Dann’s reassuring smile feels painted on. No more, no more. He all but lopes around the corner of the barracks, wondering how this peaceful place could scare anybody. They’re insane, of course. The mockingbird is still gurgling melodies.
On the steps of the test barracks Kirk’s black Labrador is sitting in the sun. Her tail thumps heavily as Dann goes by; he touches the big, hot head. Her eyes never turn from the door. Amazing how undiscriminatingly dogs give their devotion. Does it mean that Kirk has some good in him somewhere? Dann doesn’t perceive it.
He opens the door into Kirk’s back, generating a flurry of false apologies. The place is still a mess and Margaret is not there. But the tall grey-haired civilian is, apparently taking leave of Noah.
“Dan, I want you to meet Major Drew Fearing.” Noah waves, beaming. “Major, Doctor Daniel Dann is in charge of our psychobiological correlations. That is, the neural and physical changes that characterize successful transfer. Dan, Major Fearing is here from the Department of Defense. Do help me convince him that we can’t start tests without proper instrumentation. It would be a dreadful error, half the value would be lost. Really—”

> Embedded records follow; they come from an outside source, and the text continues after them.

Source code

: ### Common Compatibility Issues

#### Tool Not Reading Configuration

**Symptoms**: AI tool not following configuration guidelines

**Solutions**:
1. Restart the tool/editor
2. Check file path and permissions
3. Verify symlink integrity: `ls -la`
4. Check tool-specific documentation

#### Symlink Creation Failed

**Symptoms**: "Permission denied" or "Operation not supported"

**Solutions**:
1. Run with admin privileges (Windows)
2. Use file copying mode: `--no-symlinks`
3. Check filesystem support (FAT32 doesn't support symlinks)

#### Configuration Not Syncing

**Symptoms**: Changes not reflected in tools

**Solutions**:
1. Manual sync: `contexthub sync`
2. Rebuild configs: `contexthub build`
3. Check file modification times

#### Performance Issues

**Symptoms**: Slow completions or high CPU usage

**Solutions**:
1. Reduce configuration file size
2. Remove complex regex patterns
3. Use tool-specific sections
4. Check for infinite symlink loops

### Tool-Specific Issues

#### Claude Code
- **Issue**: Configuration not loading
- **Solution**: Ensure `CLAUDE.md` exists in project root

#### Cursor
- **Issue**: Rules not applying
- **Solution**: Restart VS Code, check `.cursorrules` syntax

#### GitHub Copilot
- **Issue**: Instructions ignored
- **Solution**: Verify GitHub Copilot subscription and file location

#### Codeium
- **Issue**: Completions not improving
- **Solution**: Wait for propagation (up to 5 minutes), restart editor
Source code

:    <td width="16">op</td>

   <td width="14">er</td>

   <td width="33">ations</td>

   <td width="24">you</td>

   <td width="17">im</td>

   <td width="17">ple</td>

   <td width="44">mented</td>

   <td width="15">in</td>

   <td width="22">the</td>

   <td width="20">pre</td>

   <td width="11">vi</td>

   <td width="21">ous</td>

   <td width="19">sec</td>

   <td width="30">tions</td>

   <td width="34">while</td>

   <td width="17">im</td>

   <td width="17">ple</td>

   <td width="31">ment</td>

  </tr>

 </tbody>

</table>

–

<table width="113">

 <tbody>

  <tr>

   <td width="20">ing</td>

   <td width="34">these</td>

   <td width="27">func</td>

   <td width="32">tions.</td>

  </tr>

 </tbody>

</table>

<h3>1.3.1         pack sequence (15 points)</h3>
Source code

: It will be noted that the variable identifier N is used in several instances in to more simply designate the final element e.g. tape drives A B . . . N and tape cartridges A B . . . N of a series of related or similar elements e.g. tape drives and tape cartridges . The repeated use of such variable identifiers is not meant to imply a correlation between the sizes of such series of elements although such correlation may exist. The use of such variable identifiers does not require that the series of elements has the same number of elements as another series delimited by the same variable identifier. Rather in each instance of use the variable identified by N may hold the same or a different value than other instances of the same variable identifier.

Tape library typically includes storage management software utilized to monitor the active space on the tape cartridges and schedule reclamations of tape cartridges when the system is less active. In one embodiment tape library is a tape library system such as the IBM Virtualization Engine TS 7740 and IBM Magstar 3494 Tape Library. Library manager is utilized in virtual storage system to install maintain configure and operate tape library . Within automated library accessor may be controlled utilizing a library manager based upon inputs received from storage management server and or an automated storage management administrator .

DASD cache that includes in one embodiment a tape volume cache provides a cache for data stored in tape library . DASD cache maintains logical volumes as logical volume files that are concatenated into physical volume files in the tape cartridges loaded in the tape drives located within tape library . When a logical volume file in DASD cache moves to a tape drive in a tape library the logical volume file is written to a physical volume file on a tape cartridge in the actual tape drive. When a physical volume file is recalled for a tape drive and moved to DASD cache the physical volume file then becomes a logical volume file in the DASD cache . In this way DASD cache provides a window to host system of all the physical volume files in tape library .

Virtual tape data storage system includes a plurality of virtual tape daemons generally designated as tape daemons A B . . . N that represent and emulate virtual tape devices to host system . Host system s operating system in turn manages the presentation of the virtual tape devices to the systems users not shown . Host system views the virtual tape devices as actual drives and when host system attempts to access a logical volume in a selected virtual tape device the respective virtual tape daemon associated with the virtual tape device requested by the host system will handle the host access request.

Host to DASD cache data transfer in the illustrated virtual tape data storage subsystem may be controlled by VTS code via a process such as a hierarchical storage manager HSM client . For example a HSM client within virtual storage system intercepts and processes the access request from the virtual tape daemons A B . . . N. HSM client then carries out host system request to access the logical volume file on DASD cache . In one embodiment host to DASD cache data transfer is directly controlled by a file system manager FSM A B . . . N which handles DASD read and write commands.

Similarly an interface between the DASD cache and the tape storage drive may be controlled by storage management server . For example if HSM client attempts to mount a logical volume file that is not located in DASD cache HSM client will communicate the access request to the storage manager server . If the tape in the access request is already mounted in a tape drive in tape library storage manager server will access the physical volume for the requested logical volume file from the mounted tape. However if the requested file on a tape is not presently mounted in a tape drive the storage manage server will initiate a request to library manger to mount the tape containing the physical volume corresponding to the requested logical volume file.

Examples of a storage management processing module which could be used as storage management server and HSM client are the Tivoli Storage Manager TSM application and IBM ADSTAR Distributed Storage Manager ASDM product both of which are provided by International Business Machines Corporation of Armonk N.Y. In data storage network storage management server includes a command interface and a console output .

Under Noah’s barrage Dann and Major Fearing have been looking each other over, or rather, Dann has received the impression of having been instantly and completely recorded on some device behind the veiled grey eyes. The eyes at once drift away, leaving him to examine Fearing’s exterior. Major Fearing—if that’s his real name, Dann recalls Costakis’ lesson—does not look military. Or Naval. Or foreign service. In fact, Dann has seldom met a less classifiable man. His former impression of Waspish aquilinity tinged with some exotic flavor is confirmed: Fearing’s lips and nostrils have a thin, baroque curve. His formal half-smile was gentlemanly and transient. Beyond that he conveys nothing except an intensely neutral quality.
Dann has been trying to sort his neurones into a orderly argument, but it proves unnecessary.
“Quite all right, Doctor Catledge,” Fearing says at Noah’s first pause. “Lieutenant Kirk will see that you have your equipment. We will signal the ship to delay the first test until, say, noon tomorrow?”